___ Materials provided ___
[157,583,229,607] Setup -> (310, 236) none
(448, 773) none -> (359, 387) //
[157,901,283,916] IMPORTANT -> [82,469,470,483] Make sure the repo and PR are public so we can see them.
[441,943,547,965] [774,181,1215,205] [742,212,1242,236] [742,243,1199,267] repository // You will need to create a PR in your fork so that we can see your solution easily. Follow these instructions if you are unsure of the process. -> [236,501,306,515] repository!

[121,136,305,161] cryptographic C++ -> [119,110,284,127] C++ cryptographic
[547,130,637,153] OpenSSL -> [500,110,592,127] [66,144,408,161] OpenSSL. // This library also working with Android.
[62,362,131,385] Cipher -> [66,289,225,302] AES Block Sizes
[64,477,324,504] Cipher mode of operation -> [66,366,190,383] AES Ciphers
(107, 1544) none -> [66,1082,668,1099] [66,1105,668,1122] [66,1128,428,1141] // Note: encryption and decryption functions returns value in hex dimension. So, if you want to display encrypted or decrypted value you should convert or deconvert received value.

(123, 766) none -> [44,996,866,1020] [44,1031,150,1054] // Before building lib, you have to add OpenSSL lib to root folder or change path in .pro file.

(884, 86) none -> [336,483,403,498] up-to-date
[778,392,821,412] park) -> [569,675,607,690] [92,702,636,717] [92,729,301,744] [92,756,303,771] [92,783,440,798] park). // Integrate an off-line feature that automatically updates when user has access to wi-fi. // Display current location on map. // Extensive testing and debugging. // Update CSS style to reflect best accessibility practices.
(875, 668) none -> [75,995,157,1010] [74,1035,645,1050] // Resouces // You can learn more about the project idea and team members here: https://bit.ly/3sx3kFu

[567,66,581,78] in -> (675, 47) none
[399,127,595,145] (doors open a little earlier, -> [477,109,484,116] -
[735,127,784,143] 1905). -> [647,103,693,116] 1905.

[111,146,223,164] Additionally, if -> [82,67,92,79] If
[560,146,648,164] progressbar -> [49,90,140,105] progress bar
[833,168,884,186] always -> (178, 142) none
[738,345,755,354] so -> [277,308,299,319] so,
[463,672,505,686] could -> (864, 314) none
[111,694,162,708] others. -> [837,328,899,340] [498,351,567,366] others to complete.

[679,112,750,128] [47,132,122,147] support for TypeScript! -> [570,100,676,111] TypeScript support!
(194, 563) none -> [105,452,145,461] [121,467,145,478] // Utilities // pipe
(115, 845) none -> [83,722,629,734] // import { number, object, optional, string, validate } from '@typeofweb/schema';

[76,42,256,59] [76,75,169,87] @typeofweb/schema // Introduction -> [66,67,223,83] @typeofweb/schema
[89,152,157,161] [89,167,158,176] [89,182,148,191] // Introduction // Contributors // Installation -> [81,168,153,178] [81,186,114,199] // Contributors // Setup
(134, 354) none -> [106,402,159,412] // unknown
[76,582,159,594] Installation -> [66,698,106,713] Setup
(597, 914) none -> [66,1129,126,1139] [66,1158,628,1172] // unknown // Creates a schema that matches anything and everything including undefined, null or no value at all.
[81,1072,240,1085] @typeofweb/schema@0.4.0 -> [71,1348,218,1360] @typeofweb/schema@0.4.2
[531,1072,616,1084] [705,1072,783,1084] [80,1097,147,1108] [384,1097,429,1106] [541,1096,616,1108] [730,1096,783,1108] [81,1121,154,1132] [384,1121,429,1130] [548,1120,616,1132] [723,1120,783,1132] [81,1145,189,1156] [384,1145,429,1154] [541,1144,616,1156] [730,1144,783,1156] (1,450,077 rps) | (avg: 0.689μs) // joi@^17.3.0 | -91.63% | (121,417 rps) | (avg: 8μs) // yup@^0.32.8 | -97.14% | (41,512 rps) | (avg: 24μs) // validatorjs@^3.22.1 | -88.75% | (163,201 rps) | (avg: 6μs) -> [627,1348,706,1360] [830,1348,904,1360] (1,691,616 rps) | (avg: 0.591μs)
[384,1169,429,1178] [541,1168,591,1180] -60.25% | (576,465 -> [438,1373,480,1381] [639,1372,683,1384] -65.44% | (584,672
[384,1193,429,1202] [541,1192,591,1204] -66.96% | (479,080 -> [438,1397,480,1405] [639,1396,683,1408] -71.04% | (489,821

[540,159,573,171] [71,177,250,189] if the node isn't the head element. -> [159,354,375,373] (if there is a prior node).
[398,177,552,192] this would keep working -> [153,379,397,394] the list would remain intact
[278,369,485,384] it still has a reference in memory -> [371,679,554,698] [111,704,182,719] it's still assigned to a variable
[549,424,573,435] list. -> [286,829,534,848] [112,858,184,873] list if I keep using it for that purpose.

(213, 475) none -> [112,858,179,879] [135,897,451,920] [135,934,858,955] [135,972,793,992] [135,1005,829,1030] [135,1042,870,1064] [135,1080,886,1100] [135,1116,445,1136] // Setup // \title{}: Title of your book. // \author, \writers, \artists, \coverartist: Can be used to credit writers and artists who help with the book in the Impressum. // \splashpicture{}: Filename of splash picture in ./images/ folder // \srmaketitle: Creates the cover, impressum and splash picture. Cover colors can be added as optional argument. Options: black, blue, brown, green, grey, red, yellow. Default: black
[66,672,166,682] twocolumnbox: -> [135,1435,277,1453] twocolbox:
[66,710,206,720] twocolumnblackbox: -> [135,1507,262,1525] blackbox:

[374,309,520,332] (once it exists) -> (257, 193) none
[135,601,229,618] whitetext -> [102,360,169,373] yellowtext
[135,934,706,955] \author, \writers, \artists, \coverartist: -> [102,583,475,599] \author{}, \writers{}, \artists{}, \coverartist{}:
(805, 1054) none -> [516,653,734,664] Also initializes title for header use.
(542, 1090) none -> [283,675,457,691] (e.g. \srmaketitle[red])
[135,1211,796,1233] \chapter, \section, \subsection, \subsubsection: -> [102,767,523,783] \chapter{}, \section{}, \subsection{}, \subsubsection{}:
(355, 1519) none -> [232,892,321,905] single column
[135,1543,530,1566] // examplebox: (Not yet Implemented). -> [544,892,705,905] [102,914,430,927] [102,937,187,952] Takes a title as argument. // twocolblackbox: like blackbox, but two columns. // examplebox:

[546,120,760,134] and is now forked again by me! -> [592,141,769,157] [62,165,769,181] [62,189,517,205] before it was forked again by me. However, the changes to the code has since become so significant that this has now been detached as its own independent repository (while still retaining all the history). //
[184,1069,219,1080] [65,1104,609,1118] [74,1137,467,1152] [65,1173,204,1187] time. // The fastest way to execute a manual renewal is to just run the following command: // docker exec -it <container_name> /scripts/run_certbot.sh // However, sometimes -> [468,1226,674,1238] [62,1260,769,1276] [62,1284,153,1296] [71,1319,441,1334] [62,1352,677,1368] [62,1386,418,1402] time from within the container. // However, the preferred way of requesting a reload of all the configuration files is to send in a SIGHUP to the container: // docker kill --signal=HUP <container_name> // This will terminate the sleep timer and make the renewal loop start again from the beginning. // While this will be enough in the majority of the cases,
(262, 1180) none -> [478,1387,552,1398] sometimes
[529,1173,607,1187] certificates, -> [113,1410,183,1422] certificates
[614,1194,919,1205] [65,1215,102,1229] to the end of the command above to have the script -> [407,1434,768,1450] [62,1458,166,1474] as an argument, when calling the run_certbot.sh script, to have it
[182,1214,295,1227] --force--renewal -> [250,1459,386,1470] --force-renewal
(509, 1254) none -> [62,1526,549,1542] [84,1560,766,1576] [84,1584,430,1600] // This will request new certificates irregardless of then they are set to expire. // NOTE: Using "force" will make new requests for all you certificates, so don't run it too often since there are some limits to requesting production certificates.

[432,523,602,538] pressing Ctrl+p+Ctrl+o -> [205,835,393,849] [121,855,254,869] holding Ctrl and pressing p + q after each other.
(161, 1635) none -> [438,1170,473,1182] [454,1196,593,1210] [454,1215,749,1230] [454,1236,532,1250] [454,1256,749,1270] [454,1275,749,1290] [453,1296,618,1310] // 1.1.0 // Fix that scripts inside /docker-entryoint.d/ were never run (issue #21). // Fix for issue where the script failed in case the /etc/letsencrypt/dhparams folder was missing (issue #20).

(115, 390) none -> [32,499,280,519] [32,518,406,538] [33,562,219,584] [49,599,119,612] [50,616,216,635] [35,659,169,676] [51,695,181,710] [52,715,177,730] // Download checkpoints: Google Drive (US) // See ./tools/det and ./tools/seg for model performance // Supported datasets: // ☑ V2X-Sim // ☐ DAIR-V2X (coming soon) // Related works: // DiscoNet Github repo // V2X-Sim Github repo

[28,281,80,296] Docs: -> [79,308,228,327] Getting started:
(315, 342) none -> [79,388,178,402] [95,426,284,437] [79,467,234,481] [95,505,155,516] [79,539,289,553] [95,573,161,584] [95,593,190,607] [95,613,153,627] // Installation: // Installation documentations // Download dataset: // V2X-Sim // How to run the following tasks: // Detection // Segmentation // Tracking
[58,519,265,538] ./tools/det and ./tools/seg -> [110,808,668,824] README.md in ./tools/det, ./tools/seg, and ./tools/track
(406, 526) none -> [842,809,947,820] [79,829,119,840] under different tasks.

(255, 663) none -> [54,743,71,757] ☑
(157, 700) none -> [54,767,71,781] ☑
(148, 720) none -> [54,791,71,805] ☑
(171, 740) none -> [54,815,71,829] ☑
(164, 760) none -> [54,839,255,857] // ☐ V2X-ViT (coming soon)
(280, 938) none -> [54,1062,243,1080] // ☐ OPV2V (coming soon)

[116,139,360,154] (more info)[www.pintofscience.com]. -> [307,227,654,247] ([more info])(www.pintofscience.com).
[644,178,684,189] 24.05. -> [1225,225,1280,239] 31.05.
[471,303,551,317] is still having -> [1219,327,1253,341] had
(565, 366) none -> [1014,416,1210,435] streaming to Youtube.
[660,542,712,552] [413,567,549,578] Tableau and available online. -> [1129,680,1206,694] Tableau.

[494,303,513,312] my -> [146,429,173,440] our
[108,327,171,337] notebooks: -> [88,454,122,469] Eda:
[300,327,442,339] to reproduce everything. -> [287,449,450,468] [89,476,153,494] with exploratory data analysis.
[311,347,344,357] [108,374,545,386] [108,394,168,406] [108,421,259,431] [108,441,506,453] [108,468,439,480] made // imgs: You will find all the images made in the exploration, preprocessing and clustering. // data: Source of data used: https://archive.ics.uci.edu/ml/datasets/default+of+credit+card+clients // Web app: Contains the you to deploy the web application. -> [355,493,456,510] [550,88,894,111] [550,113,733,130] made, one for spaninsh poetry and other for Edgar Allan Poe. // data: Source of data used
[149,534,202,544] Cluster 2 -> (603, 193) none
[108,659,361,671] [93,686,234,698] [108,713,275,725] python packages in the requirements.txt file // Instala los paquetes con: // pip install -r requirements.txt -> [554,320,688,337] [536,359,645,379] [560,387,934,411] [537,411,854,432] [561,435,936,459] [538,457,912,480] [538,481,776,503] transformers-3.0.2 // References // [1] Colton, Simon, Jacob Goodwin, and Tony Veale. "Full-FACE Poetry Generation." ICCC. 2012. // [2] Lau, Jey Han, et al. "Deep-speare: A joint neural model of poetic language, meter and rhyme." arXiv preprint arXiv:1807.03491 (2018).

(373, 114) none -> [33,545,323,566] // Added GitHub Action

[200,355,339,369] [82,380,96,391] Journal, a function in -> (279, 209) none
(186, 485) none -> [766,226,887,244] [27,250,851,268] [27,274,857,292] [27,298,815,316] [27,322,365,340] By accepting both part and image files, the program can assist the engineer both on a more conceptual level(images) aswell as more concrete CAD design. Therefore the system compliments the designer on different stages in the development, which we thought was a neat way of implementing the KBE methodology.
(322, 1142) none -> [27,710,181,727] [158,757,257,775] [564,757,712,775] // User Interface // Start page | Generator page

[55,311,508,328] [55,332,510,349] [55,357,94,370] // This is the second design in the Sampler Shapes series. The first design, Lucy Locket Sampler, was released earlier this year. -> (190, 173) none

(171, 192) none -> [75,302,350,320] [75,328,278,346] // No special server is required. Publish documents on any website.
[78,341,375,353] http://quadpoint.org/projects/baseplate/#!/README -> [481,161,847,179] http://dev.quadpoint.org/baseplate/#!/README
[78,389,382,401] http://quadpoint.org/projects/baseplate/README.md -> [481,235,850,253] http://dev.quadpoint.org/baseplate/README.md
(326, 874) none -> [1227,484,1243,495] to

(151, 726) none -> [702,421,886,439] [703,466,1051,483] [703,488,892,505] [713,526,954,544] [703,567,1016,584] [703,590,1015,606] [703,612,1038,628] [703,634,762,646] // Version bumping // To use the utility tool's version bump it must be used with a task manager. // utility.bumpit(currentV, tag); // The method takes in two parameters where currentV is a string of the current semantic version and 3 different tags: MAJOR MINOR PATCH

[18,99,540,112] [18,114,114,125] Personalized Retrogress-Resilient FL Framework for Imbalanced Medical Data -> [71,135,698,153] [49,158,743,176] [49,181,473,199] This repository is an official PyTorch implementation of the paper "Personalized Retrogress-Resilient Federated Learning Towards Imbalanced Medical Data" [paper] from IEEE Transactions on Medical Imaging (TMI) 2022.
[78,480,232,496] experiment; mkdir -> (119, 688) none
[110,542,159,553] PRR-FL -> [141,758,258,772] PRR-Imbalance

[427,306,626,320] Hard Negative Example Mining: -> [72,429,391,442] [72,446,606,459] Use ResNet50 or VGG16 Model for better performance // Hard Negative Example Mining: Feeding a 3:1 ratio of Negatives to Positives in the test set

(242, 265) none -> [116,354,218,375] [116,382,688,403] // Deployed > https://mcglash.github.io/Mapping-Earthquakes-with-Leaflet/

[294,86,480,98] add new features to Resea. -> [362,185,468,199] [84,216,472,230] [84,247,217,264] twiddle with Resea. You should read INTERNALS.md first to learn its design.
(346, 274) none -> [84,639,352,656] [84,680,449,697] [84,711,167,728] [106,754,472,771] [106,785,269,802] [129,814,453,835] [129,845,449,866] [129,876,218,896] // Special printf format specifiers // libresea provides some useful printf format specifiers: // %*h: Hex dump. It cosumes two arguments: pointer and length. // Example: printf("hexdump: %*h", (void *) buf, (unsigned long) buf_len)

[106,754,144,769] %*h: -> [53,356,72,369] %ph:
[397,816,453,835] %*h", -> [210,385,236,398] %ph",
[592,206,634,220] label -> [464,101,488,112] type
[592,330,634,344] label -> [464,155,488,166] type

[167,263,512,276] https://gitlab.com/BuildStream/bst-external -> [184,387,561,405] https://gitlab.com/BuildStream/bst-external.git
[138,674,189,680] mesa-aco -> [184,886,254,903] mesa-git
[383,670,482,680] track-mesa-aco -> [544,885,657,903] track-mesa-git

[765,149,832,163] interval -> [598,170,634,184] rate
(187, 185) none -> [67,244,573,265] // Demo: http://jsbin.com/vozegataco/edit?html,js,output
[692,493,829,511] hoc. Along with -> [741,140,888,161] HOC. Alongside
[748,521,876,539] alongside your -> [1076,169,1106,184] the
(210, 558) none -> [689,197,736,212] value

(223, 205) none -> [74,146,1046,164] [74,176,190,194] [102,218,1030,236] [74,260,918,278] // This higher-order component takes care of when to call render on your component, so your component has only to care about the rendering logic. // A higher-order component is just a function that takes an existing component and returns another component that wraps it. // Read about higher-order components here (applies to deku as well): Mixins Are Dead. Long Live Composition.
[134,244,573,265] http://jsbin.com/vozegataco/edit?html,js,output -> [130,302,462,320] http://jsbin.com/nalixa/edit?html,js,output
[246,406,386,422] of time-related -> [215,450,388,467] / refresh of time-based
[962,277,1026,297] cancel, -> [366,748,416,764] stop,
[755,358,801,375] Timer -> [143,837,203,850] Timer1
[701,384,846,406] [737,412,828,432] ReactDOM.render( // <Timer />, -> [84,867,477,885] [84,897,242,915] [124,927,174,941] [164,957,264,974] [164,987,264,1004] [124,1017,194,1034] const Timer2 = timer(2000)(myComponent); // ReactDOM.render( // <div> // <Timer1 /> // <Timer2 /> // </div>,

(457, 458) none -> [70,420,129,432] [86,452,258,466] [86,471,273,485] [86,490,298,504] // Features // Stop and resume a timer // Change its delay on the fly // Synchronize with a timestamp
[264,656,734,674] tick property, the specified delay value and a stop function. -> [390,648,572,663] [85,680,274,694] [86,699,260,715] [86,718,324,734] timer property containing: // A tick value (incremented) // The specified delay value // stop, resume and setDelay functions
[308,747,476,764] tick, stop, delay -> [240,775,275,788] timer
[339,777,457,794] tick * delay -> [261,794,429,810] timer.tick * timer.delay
___
> _What the exercise asks_: From the data above, show each line that contains "renewal".

> _Response area_:
[184,1069,219,1080] [65,1104,609,1118] [74,1137,467,1152] [65,1173,204,1187] time. // The fastest way to execute a manual renewal is to just run the following command: // docker exec -it <container_name> /scripts/run_certbot.sh // However, sometimes -> [468,1226,674,1238] [62,1260,769,1276] [62,1284,153,1296] [71,1319,441,1334] [62,1352,677,1368] [62,1386,418,1402] time from within the container. // However, the preferred way of requesting a reload of all the configuration files is to send in a SIGHUP to the container: // docker kill --signal=HUP <container_name> // This will terminate the sleep timer and make the renewal loop start again from the beginning. // While this will be enough in the majority of the cases,
[182,1214,295,1227] --force--renewal -> [250,1459,386,1470] --force-renewal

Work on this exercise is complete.